Whenever a line in the material below includes "tree", copy that line.

TASK INPUT
□ □ □ □ □

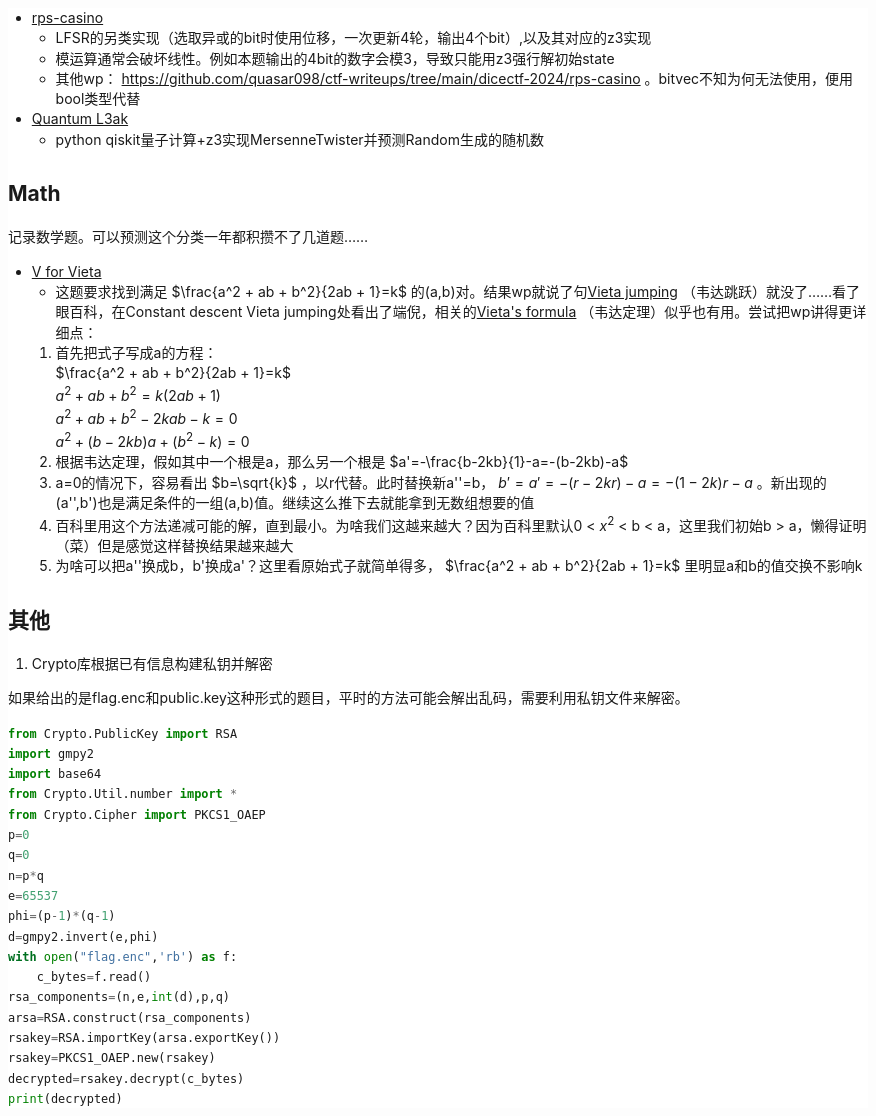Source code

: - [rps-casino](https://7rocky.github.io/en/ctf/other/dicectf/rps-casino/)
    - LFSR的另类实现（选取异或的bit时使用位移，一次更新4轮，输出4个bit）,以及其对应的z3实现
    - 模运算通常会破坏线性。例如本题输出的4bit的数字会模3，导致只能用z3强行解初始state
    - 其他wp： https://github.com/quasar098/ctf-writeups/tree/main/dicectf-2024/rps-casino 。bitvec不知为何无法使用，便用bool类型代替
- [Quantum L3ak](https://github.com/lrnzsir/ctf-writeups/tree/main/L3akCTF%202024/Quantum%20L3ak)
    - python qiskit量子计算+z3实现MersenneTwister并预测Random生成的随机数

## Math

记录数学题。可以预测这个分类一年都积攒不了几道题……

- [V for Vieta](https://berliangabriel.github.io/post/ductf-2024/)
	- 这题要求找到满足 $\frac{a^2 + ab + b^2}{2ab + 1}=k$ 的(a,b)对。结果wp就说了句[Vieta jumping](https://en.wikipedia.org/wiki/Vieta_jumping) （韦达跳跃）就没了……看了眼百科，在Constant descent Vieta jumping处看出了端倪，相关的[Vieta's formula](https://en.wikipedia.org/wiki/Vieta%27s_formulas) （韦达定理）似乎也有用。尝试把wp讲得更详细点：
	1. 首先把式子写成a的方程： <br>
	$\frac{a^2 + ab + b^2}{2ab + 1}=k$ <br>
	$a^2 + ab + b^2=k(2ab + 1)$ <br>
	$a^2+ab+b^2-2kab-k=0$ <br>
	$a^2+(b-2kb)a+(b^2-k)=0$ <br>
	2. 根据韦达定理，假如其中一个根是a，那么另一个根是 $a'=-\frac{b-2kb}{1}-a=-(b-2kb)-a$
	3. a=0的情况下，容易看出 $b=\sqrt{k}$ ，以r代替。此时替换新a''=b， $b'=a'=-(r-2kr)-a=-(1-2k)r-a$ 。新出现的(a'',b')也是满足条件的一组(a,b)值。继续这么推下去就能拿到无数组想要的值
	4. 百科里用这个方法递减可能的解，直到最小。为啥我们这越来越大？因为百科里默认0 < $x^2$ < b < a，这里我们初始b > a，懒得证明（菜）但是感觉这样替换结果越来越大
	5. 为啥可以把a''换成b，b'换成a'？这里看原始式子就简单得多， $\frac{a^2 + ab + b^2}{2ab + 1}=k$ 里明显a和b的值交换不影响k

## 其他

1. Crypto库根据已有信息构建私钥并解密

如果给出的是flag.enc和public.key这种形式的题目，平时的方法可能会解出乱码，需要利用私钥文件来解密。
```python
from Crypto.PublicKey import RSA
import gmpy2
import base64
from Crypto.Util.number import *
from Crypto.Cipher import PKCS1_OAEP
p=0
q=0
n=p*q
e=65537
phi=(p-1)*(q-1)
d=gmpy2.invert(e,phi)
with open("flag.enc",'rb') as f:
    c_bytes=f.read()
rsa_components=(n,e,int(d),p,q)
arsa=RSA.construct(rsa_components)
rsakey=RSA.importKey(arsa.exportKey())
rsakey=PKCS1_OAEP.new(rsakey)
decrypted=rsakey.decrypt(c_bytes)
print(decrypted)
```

□ □ □ □ □

THE ANSWER
    - 其他wp： https://github.com/quasar098/ctf-writeups/tree/main/dicectf-2024/rps-casino 。bitvec不知为何无法使用，便用bool类型代替
- [Quantum L3ak](https://github.com/lrnzsir/ctf-writeups/tree/main/L3akCTF%202024/Quantum%20L3ak)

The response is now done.